Insurance and Injustice

Back in Liverpool, investor William Gregson was unhappy about the financial return on his venture. He filed an insurance claim for £30 per lost slave—a considerable sum in today's money. The insurers refused to pay. In March 1783, Gregson took them to court and was awarded a trial by jury, with his lawyers claiming that throwing the enslaved people overboard had been “necessary.”

Catalyzing the Movement

According to Kara, “there is a direct line of causality between the public exposure of the Zorg murders and the first movement to abolish slavery in England.” Merely twelve days after the trial, an anonymous letter appeared in a widely read English newspaper. The author, who claimed to have attended the court proceedings, argued compellingly against slavery, citing the Zorg case as a key illustration of its brutality. Olaudah Equiano saw the letter and brought it to the abolitionist Granville Sharp, who filed a motion for a new trial. At the following hearing, the events on the Zorg were reviewed in forensic detail, exactly what the abolitionists had hoped for.

The Road to 1807

In the spring of 1787, the founding members of the Society for Effecting the Abolition of the Slave Trade convened.

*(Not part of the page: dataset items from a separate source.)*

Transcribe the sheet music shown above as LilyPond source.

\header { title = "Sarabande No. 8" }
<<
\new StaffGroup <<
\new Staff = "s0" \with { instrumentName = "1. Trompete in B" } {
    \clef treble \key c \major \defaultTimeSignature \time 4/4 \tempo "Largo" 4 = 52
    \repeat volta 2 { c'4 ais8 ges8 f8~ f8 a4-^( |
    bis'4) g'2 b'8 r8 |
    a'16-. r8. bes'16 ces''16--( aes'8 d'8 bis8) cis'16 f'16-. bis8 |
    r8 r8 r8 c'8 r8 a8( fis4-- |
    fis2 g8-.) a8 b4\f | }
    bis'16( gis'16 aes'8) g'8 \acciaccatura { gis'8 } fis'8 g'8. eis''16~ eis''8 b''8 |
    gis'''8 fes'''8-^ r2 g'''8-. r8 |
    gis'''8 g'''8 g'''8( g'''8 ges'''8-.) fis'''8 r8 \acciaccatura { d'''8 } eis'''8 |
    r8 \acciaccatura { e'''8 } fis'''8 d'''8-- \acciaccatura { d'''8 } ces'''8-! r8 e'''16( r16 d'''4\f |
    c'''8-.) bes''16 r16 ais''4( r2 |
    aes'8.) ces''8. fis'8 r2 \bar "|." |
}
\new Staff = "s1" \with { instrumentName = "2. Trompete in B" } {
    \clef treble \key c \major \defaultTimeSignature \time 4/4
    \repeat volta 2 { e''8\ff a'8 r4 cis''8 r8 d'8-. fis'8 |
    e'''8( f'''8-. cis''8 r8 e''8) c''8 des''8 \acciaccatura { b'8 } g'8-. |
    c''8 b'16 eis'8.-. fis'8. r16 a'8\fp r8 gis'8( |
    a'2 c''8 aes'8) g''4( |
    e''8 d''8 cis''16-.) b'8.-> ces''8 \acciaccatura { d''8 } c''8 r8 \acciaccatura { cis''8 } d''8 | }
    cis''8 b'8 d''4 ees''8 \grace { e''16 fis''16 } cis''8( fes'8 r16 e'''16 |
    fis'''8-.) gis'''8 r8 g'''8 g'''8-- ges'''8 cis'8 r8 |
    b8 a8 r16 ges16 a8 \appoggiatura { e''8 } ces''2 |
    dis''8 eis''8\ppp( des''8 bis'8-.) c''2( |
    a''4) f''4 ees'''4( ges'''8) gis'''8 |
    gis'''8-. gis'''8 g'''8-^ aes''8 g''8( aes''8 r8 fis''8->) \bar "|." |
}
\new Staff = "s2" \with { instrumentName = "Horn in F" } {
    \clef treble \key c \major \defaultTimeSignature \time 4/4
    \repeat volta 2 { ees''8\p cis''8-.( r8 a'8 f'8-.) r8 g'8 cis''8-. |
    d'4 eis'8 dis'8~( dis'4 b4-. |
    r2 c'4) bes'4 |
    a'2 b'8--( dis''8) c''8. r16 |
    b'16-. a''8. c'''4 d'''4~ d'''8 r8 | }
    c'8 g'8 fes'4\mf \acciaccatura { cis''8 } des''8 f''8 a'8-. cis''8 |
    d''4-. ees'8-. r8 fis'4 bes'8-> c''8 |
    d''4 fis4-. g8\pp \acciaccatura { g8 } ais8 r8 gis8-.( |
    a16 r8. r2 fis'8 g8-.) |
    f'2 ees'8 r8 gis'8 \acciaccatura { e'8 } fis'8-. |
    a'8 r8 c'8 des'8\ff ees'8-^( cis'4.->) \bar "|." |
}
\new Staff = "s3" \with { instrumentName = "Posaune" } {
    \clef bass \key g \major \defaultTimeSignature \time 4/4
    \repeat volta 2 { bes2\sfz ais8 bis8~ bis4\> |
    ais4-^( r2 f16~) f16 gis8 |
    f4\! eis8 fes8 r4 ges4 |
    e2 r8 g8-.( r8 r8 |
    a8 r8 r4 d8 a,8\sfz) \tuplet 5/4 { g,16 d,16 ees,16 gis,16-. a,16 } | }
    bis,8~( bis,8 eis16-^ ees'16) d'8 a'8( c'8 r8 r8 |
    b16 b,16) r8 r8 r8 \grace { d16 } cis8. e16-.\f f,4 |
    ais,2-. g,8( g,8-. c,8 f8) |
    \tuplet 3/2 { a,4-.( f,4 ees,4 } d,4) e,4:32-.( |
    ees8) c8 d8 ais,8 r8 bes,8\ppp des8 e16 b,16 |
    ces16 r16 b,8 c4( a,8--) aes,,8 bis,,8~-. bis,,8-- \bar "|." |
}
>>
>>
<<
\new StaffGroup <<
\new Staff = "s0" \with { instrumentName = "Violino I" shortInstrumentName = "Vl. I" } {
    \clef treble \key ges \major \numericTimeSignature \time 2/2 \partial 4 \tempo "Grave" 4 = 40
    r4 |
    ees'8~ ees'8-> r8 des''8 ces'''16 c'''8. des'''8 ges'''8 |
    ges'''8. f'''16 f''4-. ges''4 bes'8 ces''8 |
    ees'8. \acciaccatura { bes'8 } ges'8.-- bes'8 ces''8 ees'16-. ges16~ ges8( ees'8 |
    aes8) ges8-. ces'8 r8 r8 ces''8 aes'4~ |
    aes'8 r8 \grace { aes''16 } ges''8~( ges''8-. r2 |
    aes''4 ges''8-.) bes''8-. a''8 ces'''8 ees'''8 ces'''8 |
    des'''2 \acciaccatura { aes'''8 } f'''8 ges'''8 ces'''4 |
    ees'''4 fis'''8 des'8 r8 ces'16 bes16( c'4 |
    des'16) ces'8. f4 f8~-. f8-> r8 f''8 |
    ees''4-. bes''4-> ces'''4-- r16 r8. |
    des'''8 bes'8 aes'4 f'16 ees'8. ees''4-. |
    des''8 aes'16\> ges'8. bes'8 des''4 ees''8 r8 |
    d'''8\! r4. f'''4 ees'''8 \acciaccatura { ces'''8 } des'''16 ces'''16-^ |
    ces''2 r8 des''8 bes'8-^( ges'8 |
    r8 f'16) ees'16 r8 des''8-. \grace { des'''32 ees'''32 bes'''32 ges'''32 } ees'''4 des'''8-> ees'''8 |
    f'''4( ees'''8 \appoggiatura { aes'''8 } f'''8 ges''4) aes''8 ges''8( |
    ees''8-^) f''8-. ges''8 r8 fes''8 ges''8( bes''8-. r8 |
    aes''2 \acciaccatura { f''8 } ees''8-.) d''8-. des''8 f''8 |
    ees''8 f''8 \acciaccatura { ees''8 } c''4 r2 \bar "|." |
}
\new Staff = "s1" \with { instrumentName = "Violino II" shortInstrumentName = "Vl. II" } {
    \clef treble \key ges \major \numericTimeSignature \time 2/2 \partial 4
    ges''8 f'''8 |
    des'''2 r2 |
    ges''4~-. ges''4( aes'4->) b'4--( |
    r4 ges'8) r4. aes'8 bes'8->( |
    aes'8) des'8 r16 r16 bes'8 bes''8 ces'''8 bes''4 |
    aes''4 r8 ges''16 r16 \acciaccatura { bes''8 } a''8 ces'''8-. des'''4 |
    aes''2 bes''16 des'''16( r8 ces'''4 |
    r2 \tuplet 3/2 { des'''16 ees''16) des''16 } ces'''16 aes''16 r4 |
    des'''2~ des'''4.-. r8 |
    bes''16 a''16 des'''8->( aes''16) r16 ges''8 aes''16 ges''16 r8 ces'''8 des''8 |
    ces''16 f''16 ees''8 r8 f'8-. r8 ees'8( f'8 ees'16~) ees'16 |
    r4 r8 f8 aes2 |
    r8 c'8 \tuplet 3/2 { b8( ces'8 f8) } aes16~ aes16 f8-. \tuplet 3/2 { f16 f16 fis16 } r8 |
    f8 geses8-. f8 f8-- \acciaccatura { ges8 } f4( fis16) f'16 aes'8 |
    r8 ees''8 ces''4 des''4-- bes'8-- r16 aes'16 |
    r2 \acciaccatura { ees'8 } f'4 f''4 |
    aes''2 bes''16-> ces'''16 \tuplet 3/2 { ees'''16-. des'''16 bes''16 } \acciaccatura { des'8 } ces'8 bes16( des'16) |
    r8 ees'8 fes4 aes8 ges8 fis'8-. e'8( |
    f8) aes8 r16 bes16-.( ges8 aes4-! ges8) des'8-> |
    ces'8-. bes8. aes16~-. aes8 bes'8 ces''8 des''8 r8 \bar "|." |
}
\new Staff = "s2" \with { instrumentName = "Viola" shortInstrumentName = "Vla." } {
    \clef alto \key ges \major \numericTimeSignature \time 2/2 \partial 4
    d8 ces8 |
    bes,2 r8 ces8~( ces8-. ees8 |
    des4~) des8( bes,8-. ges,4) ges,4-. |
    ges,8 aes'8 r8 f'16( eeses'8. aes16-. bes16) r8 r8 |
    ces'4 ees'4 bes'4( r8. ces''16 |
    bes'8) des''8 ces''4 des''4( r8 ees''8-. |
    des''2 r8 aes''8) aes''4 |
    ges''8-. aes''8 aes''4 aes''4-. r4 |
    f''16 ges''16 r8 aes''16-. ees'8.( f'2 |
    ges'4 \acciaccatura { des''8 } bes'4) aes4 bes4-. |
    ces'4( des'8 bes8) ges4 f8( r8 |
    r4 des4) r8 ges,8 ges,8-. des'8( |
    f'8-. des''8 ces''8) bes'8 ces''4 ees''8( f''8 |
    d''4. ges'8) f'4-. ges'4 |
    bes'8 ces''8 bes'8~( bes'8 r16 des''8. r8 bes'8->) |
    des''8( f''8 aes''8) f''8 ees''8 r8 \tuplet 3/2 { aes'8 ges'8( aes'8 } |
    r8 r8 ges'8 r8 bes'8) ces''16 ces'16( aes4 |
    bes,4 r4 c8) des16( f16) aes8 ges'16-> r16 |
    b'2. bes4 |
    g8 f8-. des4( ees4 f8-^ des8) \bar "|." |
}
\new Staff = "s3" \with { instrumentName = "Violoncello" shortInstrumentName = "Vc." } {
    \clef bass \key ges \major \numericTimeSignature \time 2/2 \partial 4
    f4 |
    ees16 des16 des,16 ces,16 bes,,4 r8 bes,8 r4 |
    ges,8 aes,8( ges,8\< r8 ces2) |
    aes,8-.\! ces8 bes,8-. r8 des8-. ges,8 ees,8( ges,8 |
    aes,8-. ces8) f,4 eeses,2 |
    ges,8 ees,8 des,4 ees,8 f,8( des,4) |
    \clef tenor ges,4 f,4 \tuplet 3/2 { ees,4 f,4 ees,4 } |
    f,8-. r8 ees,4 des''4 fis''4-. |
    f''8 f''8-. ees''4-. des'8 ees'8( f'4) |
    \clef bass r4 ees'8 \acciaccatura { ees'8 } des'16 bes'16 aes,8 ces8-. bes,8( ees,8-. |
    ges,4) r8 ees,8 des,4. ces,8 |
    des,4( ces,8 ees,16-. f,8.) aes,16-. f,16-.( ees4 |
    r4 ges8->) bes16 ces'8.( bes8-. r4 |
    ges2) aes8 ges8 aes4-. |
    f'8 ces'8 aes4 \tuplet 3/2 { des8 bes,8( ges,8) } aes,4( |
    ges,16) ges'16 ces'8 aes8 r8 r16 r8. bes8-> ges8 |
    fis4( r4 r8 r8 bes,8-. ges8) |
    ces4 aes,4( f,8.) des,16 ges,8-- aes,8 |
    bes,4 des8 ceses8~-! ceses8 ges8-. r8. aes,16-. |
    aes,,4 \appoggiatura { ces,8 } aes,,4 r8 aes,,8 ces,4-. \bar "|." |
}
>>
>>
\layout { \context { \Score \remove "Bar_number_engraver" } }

Over the following years, they wrote letters, orated, organized campaigns, and meticulously documented the particulars of the slave trade. “Their efforts,” Kara writes, “would lay a blueprint for the pursuit of social justice.” After years of setbacks, the Act for the Abolition of the Slave Trade was enacted in 1807.

An Enduring Impact

The debate over who or what deserves credit for abolition is a matter of debate. The Zorg's legacy, however, is visibly evident in J.M.W. Turner's famous painting, The Slave Ship, which was inspired by the events of 1781. While slavery has been widespread in human history, its abolition following a sustained mass campaign was unprecedented, serving as an affirmation to the power of persistent activism, the pen, and relentless persistence.

The Author's Approach

Unlike his previous books—such as the Pulitzer finalist Cobalt Red—Kara has had to address certain gaps in the historical record. At times, imaginative flourishes contrast with rigorously researched accounts, giving the book a somewhat hybrid feel. Part thriller and part historical analysis, The Zorg nevertheless succeeds in illuminating one of history's darkest chapters, using powerful storytelling and documented fact to assemble a account that stays with the reader well after the final page.

Jeff Wright
Jeff Wright

Elara is a passionate writer and environmental advocate, sharing her journey towards a balanced and eco-friendly life.